Yes, those are excellent. Everyone has their favorite scene – I like the one (in II, I think) where the doper gets sliced by the fence and the airbag …
But the best one is Final Destination III (the one with the roller coaster.) Try very hard to get the DVD, not the Blu-Ray. It has interactive decision points where you pick heads or tails and the action changes.
But I think there are 6, actually. There’s the first Final Destination, then sequels II thru V, then finally The Final Destination.
Edit: I take it back, there are only 5. There is no Final Destination IV. According to IMDB, The Final Destination is the 4th installment, and was succeeded by Final Destination V.
What people – especially younger people – seem to forget, is that nothing is in a computer that some PERSON didn’t PUT there. One way or another.
If you put them in the attic, they might be dust before long.
Someone asked me once how to spell what I took to be “Berenstein” not because I remembered the books, but because that’s how current-day Me would figure it was spelled, based on likely Germanic custom or whatever. That I got it “wrong” doesn’t prove anything more than I don’t have a “photographic” memory of the book covers.
That said, I do know that Mandela didn’t die in prison – some people I know claim to have seen his funeral on TV in the 80s, I expect it was really some other famous person – nor did Reagan resign during his second term. I’m not sure if those people just have a problem with wishful thinking (in the case of Reagan, at least) or if they’re drug-addled or something else.

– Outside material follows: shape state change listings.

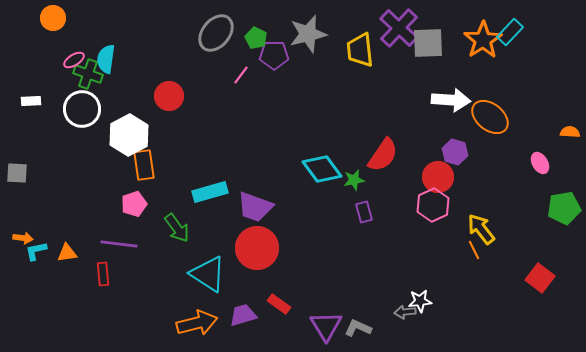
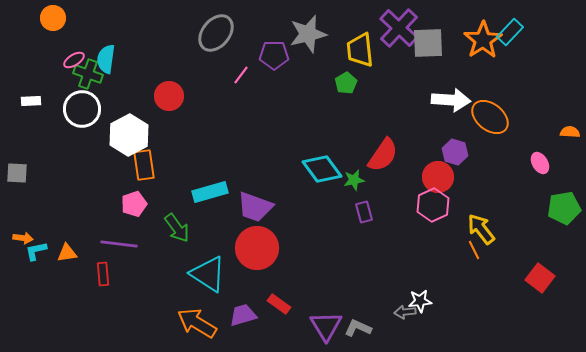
green pentagon at (256, 38): moved 90 px right, 45 px down; rotated 15 degrees clockwise
orange arrow at (197, 323): rotated 135 degrees counterclockwise
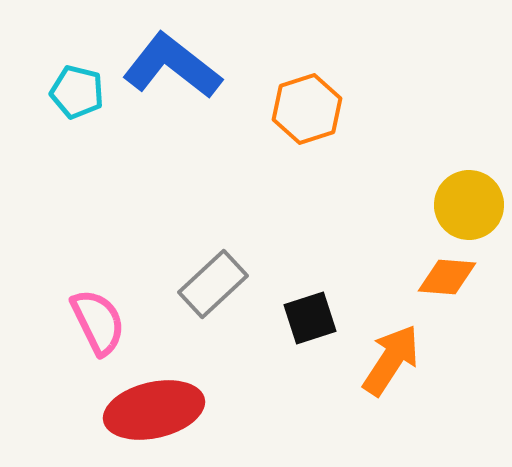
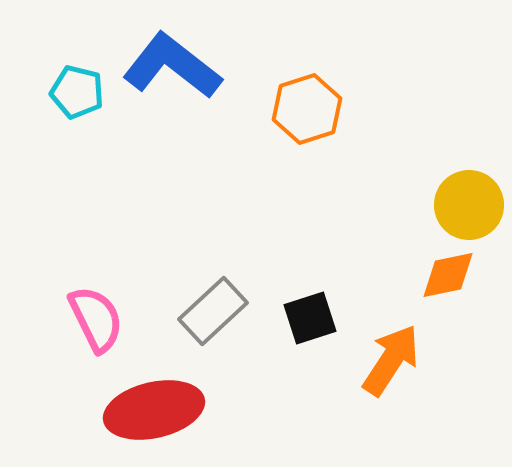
orange diamond: moved 1 px right, 2 px up; rotated 16 degrees counterclockwise
gray rectangle: moved 27 px down
pink semicircle: moved 2 px left, 3 px up
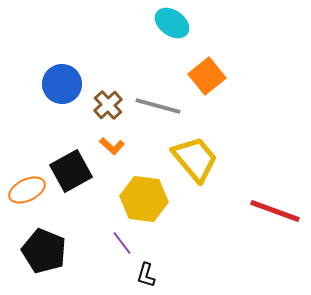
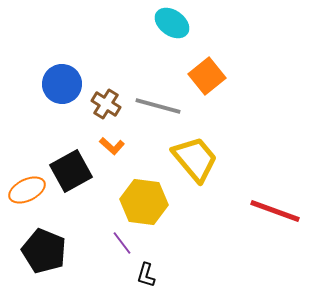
brown cross: moved 2 px left, 1 px up; rotated 16 degrees counterclockwise
yellow hexagon: moved 3 px down
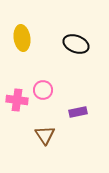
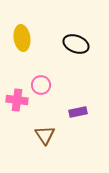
pink circle: moved 2 px left, 5 px up
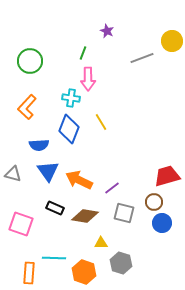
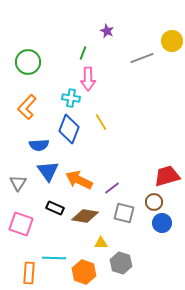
green circle: moved 2 px left, 1 px down
gray triangle: moved 5 px right, 9 px down; rotated 48 degrees clockwise
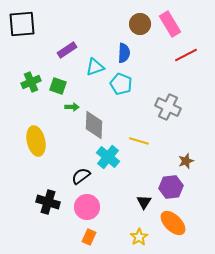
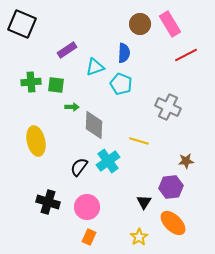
black square: rotated 28 degrees clockwise
green cross: rotated 18 degrees clockwise
green square: moved 2 px left, 1 px up; rotated 12 degrees counterclockwise
cyan cross: moved 4 px down; rotated 15 degrees clockwise
brown star: rotated 14 degrees clockwise
black semicircle: moved 2 px left, 9 px up; rotated 18 degrees counterclockwise
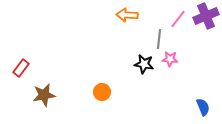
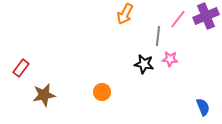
orange arrow: moved 2 px left, 1 px up; rotated 65 degrees counterclockwise
gray line: moved 1 px left, 3 px up
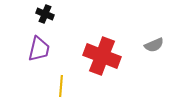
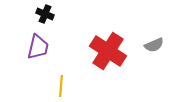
purple trapezoid: moved 1 px left, 2 px up
red cross: moved 6 px right, 5 px up; rotated 12 degrees clockwise
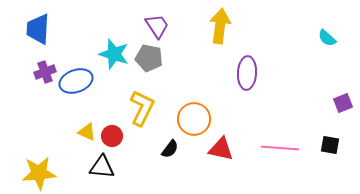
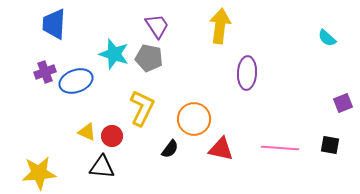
blue trapezoid: moved 16 px right, 5 px up
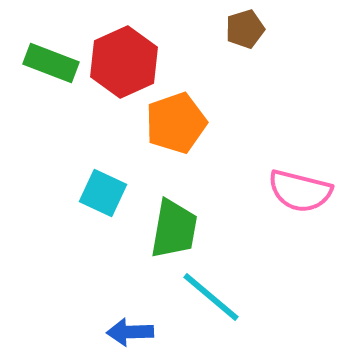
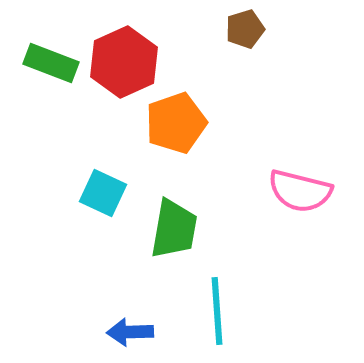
cyan line: moved 6 px right, 14 px down; rotated 46 degrees clockwise
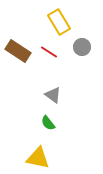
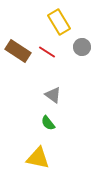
red line: moved 2 px left
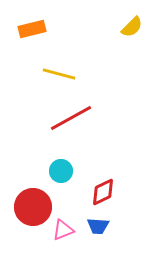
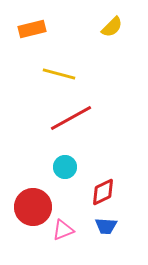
yellow semicircle: moved 20 px left
cyan circle: moved 4 px right, 4 px up
blue trapezoid: moved 8 px right
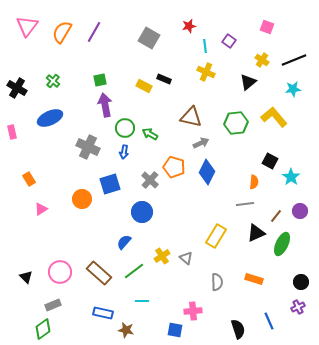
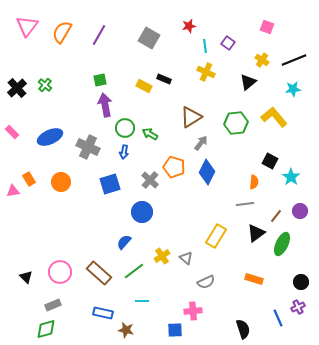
purple line at (94, 32): moved 5 px right, 3 px down
purple square at (229, 41): moved 1 px left, 2 px down
green cross at (53, 81): moved 8 px left, 4 px down
black cross at (17, 88): rotated 18 degrees clockwise
brown triangle at (191, 117): rotated 45 degrees counterclockwise
blue ellipse at (50, 118): moved 19 px down
pink rectangle at (12, 132): rotated 32 degrees counterclockwise
gray arrow at (201, 143): rotated 28 degrees counterclockwise
orange circle at (82, 199): moved 21 px left, 17 px up
pink triangle at (41, 209): moved 28 px left, 18 px up; rotated 24 degrees clockwise
black triangle at (256, 233): rotated 12 degrees counterclockwise
gray semicircle at (217, 282): moved 11 px left; rotated 66 degrees clockwise
blue line at (269, 321): moved 9 px right, 3 px up
green diamond at (43, 329): moved 3 px right; rotated 20 degrees clockwise
black semicircle at (238, 329): moved 5 px right
blue square at (175, 330): rotated 14 degrees counterclockwise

If the attic is too hot, that’s bad for long term preservation. Old tape is worth keeping but it’s prone to (at least) three maladies: stretching, if it’s polyester or mylar. Acetate is more brittle but doesn’t stretch as much. Stretching can be avoided–usually–if you’re careful, minimizing fast forward and rewinding.
The tape backing can get gummy.
The iron oxide particles can fall off.
On the other hand, there are tapes stored under objectively bad conditions that have survived by luck.
And if they had been less clear about their pronunciation, I might have said Bernstein, like the composer.
Amazon has the five-DVD set. Will start on it this weekend . . .
Ha! Great minds . . .
Looks like the Blu-Ray lacks the fifth movie and the 5-pack is a “regular” DVD.
So the answer the question in the OP: If my favorite song did not exist, I would write it and make a bunch of money. I’d make a bunch more from the accompanying sitcom, which would be a huge hit.
In this hypothetical, my favorite song starts: “Just sit right back and you’ll hear a tale, a tale of a fateful trip . . .”
It turns out to have a meter that is interchangeable with Amazing Grace.